Take advantage of Slack’s built in automation to set up recurring messages or tasks. For example if you wish to prompt the channel each morning for a project update use the following command:

/remind #team-channel at 9:45am every weekday Hey @team-channel "What’s the status?"

Regularly Post Company / Team Wide Announcements

Providing an inter-team or cross-functional company announcement is a great way to share what your group has been working on. These updates are typically loaded with information so remember to use proper formatting and to include a combination of emoji and bolded titles can help break up the wall of text into digestible chunks.

Example:

Use Message Workflows

Use message workflows for requests, approvals or to gather information. To create, use the Workflow Builder to launch a standardized form, which, once completed, is sent into channels or direct messages for review.

Reduce Notifications

Be mindful of the number of message notifications you generate in Slack. To fully benefit from an asynchronous workflow only trigger a notification when you need to bring something to immediate attention. This should be the exception not the rule.

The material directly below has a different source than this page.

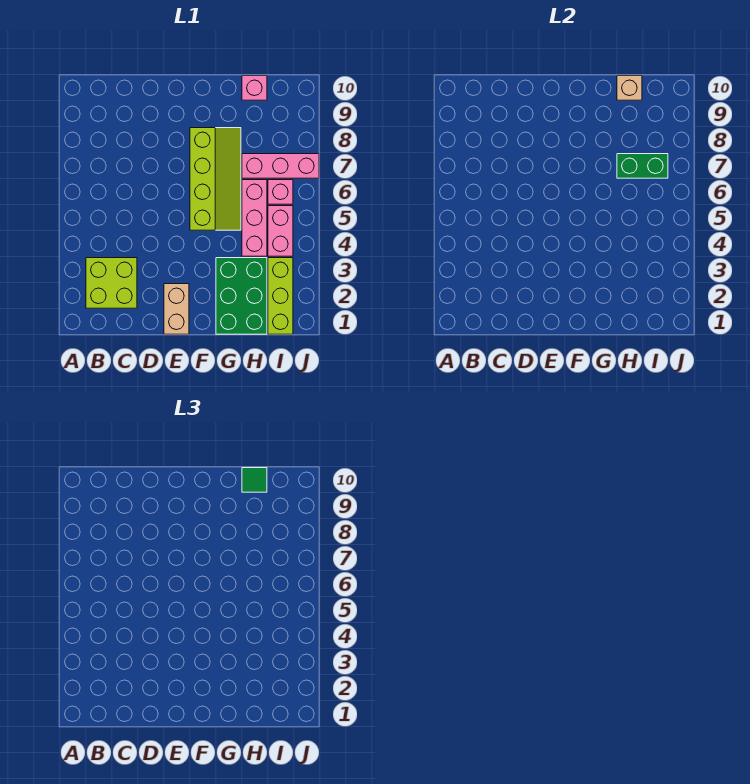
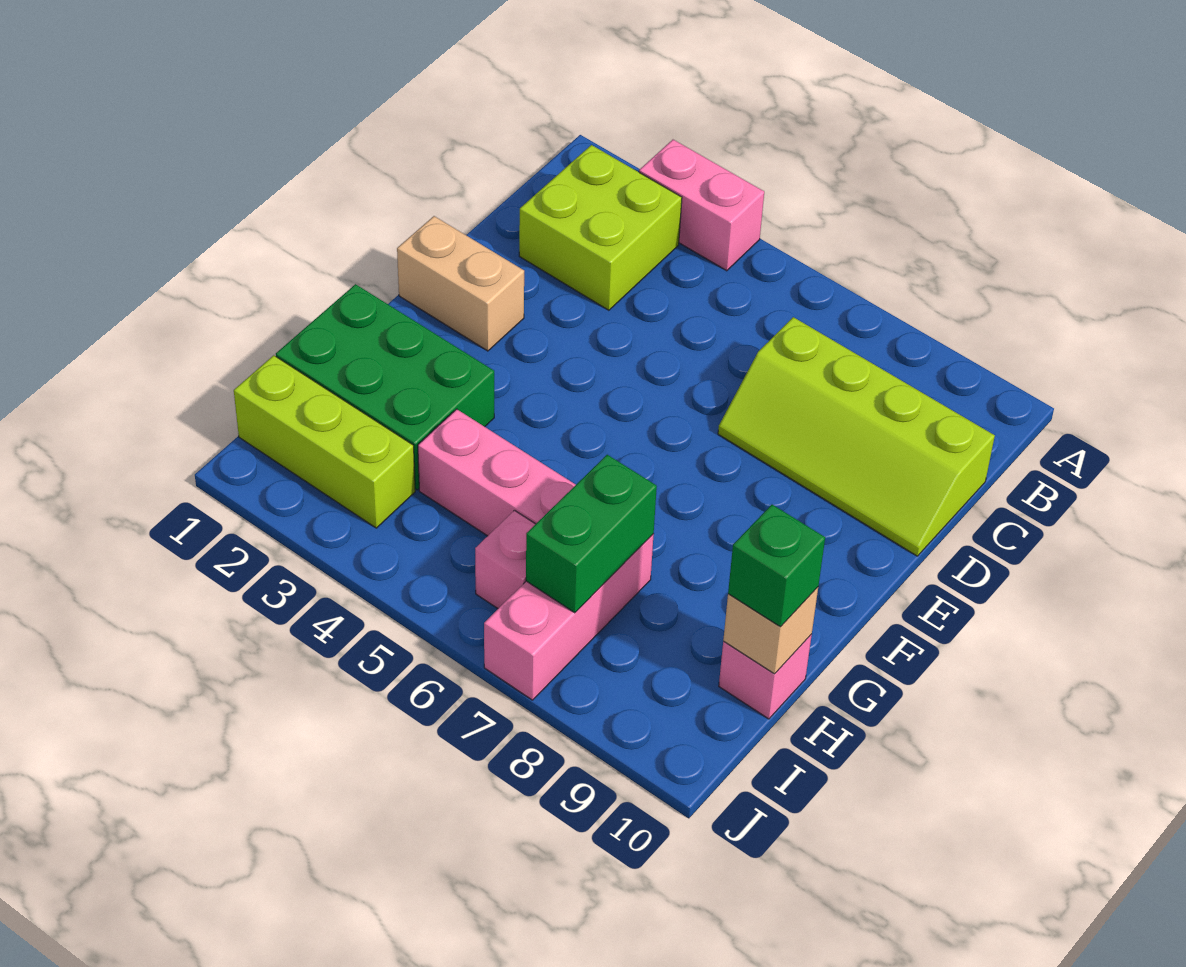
lime 2x4 slope [190,128,241,230] -> lime 2x4 slope moved to [718,317,995,556]
green 1x1 tile [242,468,267,492] -> green 1x1 brick [728,505,825,627]
pink 1x2 brick [268,206,293,256] -> pink 1x2 brick moved to [639,140,764,271]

Otherwise post information in channel and allow your teammates to catch up on channel and thread updates in between focused work sessions.

Don’t Slack Bomb

When you send a multitude of short messages in a row that don’t convey any information you are Slack bombing your teams’ notifications. Be aware and avoid sending a direct message that just says “hey” or “hello.” and then immediately follow up with a second real message.

Multiple messages means multiple interruptions. Instead, draft a message with multiple paragraphs, press shift+return to create line breaks.

Use Mentions Mindfully

Before you mention someone, make sure that you want that person to act on something, and make it clear what that is. Reserve using an @username mention for specific requests or for urgent matters.

Further, only @Channel if everyone needs to know!

Consider @Here, which will only notify everyone in the channel who is currently online.

Use Threads

Threads are great for discussions in a team channel to ask for clarification or share ideas freely, and won’t trip the unread indicator for everyone else in the channel.

Use threads any time you want to keep an ongoing conversation organized but also keeping the main channel clear.

When a major decision or a change to an upcoming deadline is arrived at in a discussion thread, click the Also send to #channel checkbox below your message to post your reply to the entire channel.

Example:

Reduce off-hours pings with Do Not Disturb

By using the the built-in DND feature you can mark your outside-of-work hours. Use DND to carve out focus time during your workday. Update your status to communicate that you are heads-down working.

To fully take advantage of this feature, the team need to have a shared understanding that after-hours requests can wait until the next day. If you have an idea at 10 p.m., you can send it but the team knows they aren’t expected to respond until morning.